В числе ожидавших находился и Андрей Григорьевич Свияжский, имевший надобность повидаться с Орловым по каким-то своим комиссариатским делам. Он был во всех регалиях и имел торжественный вид. Графа он знал давно, еще в то время, когда Григорий Григорьевич был простым артиллерийским офицером, славившимся своею силою, отвагою, мальчишескими проказами, красотою и кутежами. Братья Орловы бывали у Свияжского в доме, и сам он запросто был принимаем у них как старый знакомый, но все же, когда старику приходилось с Григорием Орловым говорить о делах, он чувствовал какую-то жуть от упорного, открытого взгляда красивых глаз графа, и потому деловые визиты к графу были для Свияжского очень тягостны.
Сегодняшний же визит усугублялся тем обстоятельством, что, помимо доклада, Андрей Григорьевич намеревался обратиться к Орлову с просьбой.
Дело в том, что он решил принять участие и помочь Александру Васильевичу, пока имя елизаветградского провинциала еще не поросло травою забвения и было на многих устах. Хлопотать теперь было, по мнению опытного в житейских комбинациях старика, и удобнее, и полезнее для него самого, для Свияжского: он знал, что присоединить свою личность к более или менее замеченному человеку бывает часто небезвыгодно.
Разговаривая с каким-то вельможей, сверкавшим орденскими звездами, но ожидавшим с кротостью агнца очереди войти в заветный кабинет, Свияжский, черед которого наступил, ожидал нетерпеливо и беспокойно легкого шума отворяемой двери.

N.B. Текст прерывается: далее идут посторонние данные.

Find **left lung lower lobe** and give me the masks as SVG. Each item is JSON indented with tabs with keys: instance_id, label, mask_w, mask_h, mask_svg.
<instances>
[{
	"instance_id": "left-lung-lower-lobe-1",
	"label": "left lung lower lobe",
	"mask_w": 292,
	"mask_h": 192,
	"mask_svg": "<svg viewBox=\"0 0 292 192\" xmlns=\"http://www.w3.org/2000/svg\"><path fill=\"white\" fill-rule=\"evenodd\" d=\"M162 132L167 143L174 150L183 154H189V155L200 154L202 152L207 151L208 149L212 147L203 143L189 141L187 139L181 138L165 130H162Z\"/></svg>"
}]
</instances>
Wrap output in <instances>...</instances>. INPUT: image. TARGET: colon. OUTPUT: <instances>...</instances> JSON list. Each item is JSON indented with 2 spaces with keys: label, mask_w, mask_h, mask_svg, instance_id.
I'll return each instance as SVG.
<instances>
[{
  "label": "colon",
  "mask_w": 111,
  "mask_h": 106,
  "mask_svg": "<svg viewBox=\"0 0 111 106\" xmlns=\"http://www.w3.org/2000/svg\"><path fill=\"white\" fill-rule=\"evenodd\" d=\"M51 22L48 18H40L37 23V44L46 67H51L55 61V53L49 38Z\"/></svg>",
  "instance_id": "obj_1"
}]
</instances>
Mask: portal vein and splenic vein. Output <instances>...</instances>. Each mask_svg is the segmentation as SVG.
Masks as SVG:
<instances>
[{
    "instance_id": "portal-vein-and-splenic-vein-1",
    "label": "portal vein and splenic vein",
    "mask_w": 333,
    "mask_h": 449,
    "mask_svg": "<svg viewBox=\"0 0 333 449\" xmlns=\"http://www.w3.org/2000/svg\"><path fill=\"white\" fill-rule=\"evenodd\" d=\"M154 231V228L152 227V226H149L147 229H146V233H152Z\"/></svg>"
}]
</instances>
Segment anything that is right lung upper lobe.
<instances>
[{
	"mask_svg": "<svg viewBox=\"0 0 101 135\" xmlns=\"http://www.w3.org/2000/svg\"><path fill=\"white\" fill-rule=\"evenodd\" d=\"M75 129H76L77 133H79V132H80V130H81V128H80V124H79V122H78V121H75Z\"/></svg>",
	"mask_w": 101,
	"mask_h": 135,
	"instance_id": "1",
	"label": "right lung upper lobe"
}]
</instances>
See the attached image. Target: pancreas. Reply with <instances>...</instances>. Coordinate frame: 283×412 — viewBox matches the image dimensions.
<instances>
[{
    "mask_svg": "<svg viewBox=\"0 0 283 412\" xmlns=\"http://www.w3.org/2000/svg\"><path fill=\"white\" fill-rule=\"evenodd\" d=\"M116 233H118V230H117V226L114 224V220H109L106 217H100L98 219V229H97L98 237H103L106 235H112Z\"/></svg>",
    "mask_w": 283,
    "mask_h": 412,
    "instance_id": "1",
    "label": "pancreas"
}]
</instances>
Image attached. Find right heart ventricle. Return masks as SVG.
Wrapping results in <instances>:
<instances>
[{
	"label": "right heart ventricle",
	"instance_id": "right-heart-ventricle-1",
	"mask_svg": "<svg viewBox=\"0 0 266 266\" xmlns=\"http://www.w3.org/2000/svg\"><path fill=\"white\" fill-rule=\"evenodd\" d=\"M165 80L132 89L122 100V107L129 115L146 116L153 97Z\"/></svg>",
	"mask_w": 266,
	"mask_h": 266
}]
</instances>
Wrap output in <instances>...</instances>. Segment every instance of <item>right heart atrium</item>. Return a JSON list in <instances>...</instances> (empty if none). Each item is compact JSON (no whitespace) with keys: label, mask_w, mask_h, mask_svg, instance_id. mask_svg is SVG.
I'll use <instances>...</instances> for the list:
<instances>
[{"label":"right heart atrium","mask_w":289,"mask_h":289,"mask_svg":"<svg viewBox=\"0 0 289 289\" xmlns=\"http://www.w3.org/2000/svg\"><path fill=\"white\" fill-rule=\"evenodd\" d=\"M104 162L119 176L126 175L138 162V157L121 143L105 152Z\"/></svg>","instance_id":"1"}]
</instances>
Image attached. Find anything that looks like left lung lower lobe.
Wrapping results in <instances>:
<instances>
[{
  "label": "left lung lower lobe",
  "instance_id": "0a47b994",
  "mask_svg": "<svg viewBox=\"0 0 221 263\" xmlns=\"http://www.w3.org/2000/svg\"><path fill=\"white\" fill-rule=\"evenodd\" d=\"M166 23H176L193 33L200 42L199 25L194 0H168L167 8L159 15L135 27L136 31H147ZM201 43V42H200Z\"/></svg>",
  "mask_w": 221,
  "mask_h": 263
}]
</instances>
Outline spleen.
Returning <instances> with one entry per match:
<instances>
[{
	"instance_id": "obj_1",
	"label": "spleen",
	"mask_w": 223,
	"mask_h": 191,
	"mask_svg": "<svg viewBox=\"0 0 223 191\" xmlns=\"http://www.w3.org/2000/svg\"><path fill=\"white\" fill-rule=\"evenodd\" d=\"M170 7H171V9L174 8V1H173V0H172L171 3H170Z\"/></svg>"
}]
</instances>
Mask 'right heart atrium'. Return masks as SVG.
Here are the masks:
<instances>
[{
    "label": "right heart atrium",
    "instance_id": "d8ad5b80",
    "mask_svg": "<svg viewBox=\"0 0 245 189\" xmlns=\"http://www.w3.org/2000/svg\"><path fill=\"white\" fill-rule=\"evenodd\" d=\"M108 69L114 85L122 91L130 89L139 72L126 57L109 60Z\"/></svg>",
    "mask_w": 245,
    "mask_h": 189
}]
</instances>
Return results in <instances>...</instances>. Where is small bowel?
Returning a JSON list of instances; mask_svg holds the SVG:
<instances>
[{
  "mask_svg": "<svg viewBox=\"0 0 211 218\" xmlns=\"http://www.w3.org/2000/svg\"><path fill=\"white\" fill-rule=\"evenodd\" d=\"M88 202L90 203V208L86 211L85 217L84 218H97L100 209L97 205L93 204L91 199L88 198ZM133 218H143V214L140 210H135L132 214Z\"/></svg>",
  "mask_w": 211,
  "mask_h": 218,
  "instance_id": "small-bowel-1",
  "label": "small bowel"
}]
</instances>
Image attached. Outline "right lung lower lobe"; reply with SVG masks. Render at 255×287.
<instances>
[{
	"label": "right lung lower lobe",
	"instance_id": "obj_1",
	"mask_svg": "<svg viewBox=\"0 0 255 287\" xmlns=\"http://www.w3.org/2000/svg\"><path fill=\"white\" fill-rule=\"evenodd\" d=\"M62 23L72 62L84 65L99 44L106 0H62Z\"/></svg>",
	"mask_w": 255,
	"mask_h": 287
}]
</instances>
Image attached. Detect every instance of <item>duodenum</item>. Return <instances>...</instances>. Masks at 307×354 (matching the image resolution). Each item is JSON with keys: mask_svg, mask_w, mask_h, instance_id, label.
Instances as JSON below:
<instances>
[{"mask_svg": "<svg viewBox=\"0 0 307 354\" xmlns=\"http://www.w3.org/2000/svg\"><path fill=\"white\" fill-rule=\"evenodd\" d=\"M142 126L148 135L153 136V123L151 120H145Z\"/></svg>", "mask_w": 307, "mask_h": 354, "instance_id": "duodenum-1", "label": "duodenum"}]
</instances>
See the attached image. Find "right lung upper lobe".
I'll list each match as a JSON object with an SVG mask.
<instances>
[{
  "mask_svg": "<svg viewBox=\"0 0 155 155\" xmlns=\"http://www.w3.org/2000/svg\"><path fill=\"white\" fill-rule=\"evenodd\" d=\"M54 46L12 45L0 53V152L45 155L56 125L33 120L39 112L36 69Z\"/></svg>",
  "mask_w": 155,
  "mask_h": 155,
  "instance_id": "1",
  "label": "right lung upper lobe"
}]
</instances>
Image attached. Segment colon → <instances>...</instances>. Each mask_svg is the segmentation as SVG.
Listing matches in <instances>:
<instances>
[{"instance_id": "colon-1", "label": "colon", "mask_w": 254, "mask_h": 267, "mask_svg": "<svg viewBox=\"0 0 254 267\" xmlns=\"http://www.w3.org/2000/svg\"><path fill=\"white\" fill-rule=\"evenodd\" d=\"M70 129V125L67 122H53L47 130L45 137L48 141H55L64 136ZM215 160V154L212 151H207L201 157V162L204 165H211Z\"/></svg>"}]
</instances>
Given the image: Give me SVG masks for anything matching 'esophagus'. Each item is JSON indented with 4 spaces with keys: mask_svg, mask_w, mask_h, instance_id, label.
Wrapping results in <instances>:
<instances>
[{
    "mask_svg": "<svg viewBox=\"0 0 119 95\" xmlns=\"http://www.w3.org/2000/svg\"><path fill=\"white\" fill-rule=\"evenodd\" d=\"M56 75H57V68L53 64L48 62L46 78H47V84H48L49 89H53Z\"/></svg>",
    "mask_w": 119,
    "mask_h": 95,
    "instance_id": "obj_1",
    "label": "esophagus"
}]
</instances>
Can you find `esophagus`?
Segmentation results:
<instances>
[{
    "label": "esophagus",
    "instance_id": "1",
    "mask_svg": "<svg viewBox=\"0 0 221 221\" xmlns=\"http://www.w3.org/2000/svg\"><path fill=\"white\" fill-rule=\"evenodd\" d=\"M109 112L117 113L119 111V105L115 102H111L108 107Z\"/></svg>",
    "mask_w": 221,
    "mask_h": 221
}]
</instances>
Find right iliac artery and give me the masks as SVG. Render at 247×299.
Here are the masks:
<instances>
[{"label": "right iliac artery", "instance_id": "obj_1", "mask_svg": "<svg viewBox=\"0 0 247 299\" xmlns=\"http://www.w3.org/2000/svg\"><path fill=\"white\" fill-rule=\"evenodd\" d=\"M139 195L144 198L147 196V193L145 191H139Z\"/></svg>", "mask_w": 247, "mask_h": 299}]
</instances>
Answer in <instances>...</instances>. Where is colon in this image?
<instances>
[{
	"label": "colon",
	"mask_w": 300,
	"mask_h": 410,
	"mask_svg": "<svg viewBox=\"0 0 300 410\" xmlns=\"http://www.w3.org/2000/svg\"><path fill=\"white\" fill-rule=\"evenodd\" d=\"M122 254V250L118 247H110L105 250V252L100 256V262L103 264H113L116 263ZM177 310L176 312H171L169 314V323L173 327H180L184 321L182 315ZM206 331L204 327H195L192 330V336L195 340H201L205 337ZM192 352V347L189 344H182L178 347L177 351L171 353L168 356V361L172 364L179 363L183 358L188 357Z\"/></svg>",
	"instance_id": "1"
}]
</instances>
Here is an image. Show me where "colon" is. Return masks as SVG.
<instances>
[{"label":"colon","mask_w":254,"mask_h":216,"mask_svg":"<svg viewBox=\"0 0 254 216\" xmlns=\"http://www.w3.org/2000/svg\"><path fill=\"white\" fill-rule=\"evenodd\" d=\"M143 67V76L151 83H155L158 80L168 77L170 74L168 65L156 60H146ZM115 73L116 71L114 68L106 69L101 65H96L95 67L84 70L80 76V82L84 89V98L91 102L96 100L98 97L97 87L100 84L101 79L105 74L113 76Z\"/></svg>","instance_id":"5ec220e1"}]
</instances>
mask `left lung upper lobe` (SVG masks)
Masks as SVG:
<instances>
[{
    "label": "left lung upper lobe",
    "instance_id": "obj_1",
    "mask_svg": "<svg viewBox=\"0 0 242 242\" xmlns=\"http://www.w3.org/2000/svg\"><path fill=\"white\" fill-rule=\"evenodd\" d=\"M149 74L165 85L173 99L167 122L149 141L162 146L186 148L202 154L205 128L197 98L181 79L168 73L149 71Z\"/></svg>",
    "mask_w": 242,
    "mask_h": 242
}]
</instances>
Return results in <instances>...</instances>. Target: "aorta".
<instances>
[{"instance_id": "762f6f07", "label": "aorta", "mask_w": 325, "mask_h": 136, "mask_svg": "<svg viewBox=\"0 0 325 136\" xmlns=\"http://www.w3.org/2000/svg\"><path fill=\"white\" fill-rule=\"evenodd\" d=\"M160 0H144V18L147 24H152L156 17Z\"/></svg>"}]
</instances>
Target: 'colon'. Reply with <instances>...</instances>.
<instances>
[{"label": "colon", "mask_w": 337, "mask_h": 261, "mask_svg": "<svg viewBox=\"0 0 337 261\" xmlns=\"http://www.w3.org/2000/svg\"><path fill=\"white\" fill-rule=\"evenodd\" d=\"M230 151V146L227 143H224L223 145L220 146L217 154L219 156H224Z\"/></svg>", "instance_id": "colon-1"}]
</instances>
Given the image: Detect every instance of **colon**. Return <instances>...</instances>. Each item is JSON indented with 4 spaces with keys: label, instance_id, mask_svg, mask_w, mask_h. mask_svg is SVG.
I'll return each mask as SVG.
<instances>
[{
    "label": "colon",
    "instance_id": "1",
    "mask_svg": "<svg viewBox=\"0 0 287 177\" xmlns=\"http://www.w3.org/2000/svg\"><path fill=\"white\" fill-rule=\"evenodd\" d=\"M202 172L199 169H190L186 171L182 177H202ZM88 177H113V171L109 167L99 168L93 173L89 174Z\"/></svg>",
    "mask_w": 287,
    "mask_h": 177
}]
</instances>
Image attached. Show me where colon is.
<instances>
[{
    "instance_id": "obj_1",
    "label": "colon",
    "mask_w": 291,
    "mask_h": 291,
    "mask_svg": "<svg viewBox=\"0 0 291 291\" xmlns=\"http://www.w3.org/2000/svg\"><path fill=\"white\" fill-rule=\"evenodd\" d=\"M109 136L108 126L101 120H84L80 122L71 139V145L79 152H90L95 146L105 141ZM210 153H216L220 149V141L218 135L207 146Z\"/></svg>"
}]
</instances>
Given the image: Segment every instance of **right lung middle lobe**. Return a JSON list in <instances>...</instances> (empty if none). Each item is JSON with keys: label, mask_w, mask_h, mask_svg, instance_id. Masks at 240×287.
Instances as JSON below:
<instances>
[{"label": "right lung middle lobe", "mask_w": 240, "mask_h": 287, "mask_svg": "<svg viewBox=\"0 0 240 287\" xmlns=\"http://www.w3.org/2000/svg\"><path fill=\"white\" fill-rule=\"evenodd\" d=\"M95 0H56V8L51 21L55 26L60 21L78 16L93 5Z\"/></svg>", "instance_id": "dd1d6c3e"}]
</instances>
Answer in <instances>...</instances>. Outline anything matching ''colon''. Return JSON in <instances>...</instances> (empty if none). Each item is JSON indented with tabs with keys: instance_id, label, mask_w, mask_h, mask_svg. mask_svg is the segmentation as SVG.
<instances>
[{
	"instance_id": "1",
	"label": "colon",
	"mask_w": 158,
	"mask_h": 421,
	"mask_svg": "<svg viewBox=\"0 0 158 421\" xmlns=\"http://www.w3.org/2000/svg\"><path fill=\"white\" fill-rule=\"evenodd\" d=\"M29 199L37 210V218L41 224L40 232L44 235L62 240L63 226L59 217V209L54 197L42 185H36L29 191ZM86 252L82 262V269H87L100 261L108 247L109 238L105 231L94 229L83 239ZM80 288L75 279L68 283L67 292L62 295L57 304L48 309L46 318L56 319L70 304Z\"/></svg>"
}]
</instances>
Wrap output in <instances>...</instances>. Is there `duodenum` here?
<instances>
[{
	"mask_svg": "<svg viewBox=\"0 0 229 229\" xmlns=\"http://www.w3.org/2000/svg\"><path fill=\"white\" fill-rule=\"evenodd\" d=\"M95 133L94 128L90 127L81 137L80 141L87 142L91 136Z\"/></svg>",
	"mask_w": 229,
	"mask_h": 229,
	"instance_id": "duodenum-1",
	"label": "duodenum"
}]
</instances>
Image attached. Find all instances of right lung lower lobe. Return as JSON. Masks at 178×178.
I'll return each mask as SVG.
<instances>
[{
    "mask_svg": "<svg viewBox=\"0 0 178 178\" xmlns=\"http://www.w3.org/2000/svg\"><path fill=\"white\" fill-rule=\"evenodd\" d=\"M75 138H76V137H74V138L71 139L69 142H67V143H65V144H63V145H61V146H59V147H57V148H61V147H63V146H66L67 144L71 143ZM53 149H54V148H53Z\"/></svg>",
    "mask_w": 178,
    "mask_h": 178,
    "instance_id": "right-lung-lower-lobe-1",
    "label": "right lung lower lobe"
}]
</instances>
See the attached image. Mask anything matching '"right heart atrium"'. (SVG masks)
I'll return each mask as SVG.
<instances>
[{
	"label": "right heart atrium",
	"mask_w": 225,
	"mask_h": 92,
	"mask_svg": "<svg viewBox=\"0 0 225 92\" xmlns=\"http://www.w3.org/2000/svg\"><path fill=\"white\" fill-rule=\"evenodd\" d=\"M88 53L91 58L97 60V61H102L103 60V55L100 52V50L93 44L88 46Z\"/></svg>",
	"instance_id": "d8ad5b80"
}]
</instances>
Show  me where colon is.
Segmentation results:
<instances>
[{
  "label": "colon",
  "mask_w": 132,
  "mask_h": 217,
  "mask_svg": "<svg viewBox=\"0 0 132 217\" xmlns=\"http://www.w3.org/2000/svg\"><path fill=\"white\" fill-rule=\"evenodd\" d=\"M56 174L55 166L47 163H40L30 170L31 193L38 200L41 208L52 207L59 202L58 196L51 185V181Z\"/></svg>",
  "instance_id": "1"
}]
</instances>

Послышался слабый скрип петель. Стуча каблуками, громыхая палашом, вышел и удалился, не глядя ни на кого, какой-то кавалерийский полковник, взволнованный, красный как из бани, но улыбающийся. Затем раздалось долгожданное: «Пожалуйте!». Свияжский встрепенулся и, прервав на полуслове беседу со звездоносцем, быстро семеня ножками и приняв сладосто-почтительный вид, прошел на аудиенцию первого из вельмож российских.
Широкоплечий, краснощекий красавец, не вставая с глубокого, покойного кресла, приветливо кивая, протянул ему красивую, но огромнейшую длань, способную, казалось, одним ударом уложить быка.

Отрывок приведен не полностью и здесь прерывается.